Seanad debates

Thursday, 16 November 2006

4:00 pm

Photo of Noel AhernNoel Ahern (Dublin North West, Fianna Fail)

I wish to outline the position of the Department of Education and Science on the introduction of driver education to the school curriculum. The Department has no plans to introduce driver education in the form of driving lessons in schools. It is not the norm within the European Union. As the Senator may be aware, a report produced for the NCCA by an expert group which included representatives of the National Safety Council, the Garda Síochána, the Irish Insurance Federation and the Society of the Irish Motor Industry indicated that the research available internationally was inconclusive on the benefits of teaching young people to drive at school. Particular issues highlighted include the gap arising between the time practical skills are learned initially and put into regular practice and the risks arising from having more young people take up driving at an earlier age.

Nonetheless, the Department believes schools have a role to play both in teaching students about road safety issues and in helping them to develop the attitudes necessary to promote safe behaviour on the roads. The social, personal and health education programme which is mandatory in primary schools and at junior cycle level provides a framework under which the generic values and skills that underpin responsible decision-making and respect for the rights and safety of others can be developed and promoted among students. The social, personal and health education programme has a specific personal safety strand which provides a mechanism through which road safety issues for all can be best dealt with in an age-appropriate way.

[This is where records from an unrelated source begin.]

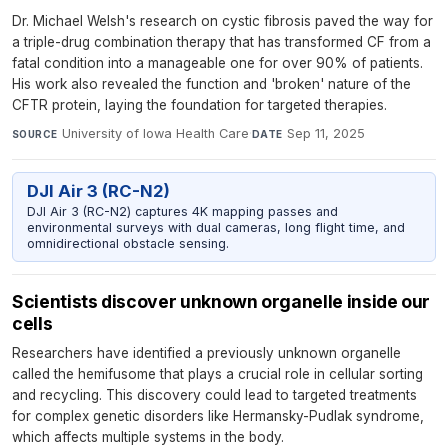
Dr. Michael Welsh's research on cystic fibrosis paved the way for
a triple-drug combination therapy that has transformed CF from a
fatal condition into a manageable one for over 90% of patients.
His work also revealed the function and 'broken' nature of the
CFTR protein, laying the foundation for targeted therapies.
University of Iowa Health Care
·
Sep 11, 2025
SOURCE
DATE
DJI Air 3 (RC-N2)
DJI Air 3 (RC-N2) captures 4K mapping passes and
environmental surveys with dual cameras, long flight time, and
omnidirectional obstacle sensing.
Scientists discover unknown organelle inside our
cells
Researchers have identified a previously unknown organelle
called the hemifusome that plays a crucial role in cellular sorting
and recycling. This discovery could lead to targeted treatments
for complex genetic disorders like Hermansky-Pudlak syndrome,
which affects multiple systems in the body.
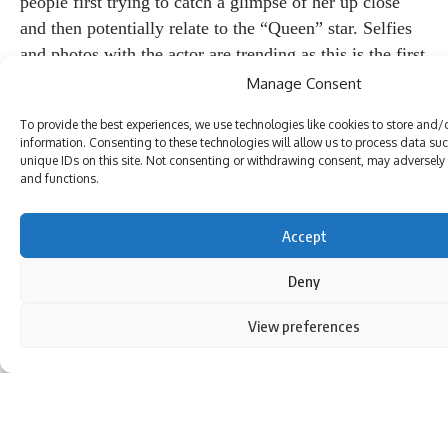
people first trying to catch a glimpse of her up close
and then potentially relate to the “Queen” star. Selfies
and photos with the actor are trending as this is the first
time a celebrity is contesting elections in Himachal
Manage Consent
Pradesh. Videos of Ranaut, who hails from Mandi,
To provide the best experiences, we use technologies like cookies to store and/
dancing with local women and cleaning temples during
information. Consenting to these technologies will allow us to process data su
the campaign went viral. She is often seen interacting
unique IDs on this site. Not consenting or withdrawing consent, may adversely a
and functions.
with potential voters in their dialect and emphasizing
that she is Mandy’s daughter.
(Institutional investment)
Accept
Check out the 2024 Lok Sabha election third phase
Deny
schedule, main candidates and constituencies:
news18
website
.
View preferences
By using this site, you agree to the
Privacy Policy
and
Terms of Use
.
Rohit
Rohit is an associate editor at News18.com, covering
international news. He previously worked at Asia News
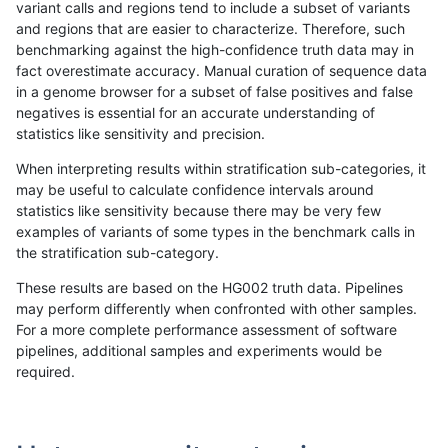
variant calls and regions tend to include a subset of variants
and regions that are easier to characterize. Therefore, such
benchmarking against the high-confidence truth data may in
fact overestimate accuracy. Manual curation of sequence data
in a genome browser for a subset of false positives and false
negatives is essential for an accurate understanding of
statistics like sensitivity and precision.
When interpreting results within stratification sub-categories, it
may be useful to calculate confidence intervals around
statistics like sensitivity because there may be very few
examples of variants of some types in the benchmark calls in
the stratification sub-category.
These results are based on the HG002 truth data. Pipelines
may perform differently when confronted with other samples.
For a more complete performance assessment of software
pipelines, additional samples and experiments would be
required.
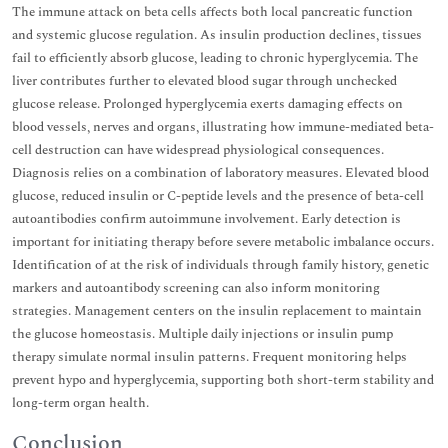
The immune attack on beta cells affects both local pancreatic function
and systemic glucose regulation. As insulin production declines, tissues
fail to efficiently absorb glucose, leading to chronic hyperglycemia. The
liver contributes further to elevated blood sugar through unchecked
glucose release. Prolonged hyperglycemia exerts damaging effects on
blood vessels, nerves and organs, illustrating how immune-mediated beta-
cell destruction can have widespread physiological consequences.
Diagnosis relies on a combination of laboratory measures. Elevated blood
glucose, reduced insulin or C-peptide levels and the presence of beta-cell
autoantibodies confirm autoimmune involvement. Early detection is
important for initiating therapy before severe metabolic imbalance occurs.
Identification of at the risk of individuals through family history, genetic
markers and autoantibody screening can also inform monitoring
strategies. Management centers on the insulin replacement to maintain
the glucose homeostasis. Multiple daily injections or insulin pump
therapy simulate normal insulin patterns. Frequent monitoring helps
prevent hypo and hyperglycemia, supporting both short-term stability and
long-term organ health.
Conclusion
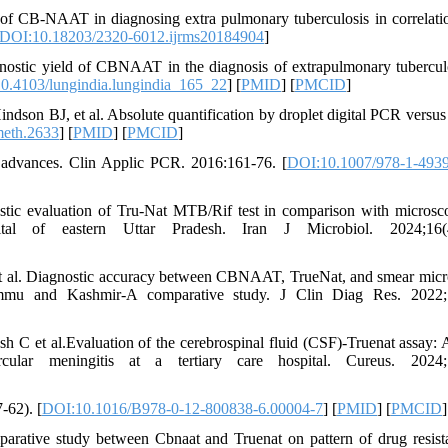
f CB-NAAT in diagnosing extra pulmonary tuberculosis in correlati
DOI:10.18203/2320-6012.ijrms20184904
]
ostic yield of CBNAAT in the diagnosis of extrapulmonary tubercul
0.4103/lungindia.lungindia_165_22
] [
PMID
] [
PMCID
]
dson BJ, et al. Absolute quantification by droplet digital PCR versus
eth.2633
] [
PMID
] [
PMCID
]
 advances. Clin Applic PCR. 2016:161-76. [
DOI:10.1007/978-1-4939
ic evaluation of Tru-Nat MTB/Rif test in comparison with microsc
ital of eastern Uttar Pradesh. Iran J Microbiol. 2024;16(4
t al. Diagnostic accuracy between CBNAAT, TrueNat, and smear mic
Jammu and Kashmir-A comparative study. J Clin Diag Res. 2022;1
C et al.Evaluation of the cerebrospinal fluid (CSF)-Truenat assay: 
lar meningitis at a tertiary care hospital. Cureus. 2024;1
-62). [
DOI:10.1016/B978-0-12-800838-6.00004-7
] [
PMID
] [
PMCID
]
tive study between Cbnaat and Truenat on pattern of drug resist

Specific materials for teaching young people about road safety have also been given to schools. At the start of the 2001-02 school year the National Safety Council, assisted by the Department, distributed copies of Staying Alive — a road safety resource for transition year and the senior cycle — to all second level schools. This pack contained a wide range of learning materials and activities on topics such as personal responsibility and decision-making, environmental issues and risks and rules for road users. A CD-ROM with additional material downloaded from the Internet was included in the pack, with copies of the Rules of the Road. In the preparation of Staying Alive, resource material views were sought from a range of organisations with an interest in the promotion of road safety. The material is supplemented by Garda visits to primary and secondary schools during which the themes of crime, road safety, personal safety and substance abuse are explored as part of the social, personal and health education programme. Some 1,900 school visits were made in 2005. The curricular framework that is in place, in which the importance of road safety can be taught to young people, is supplemented by specific teaching materials and a comprehensive programme of Garda visits to schools. The Department of Education and Science will continue to work with the Road Safety Authority to strengthen further the role of schools in promoting road safety. The authority has commenced work in a number of key areas. It is developing a road safety programme for use in transition year in co-operation with the Department of Education and Science and the National Council for Curriculum and Assessment.

I hope my response has been of benefit to Senator Morrissey. While the Department is doing a great deal, it seems it is not prepared to provide for driving lessons in our schools.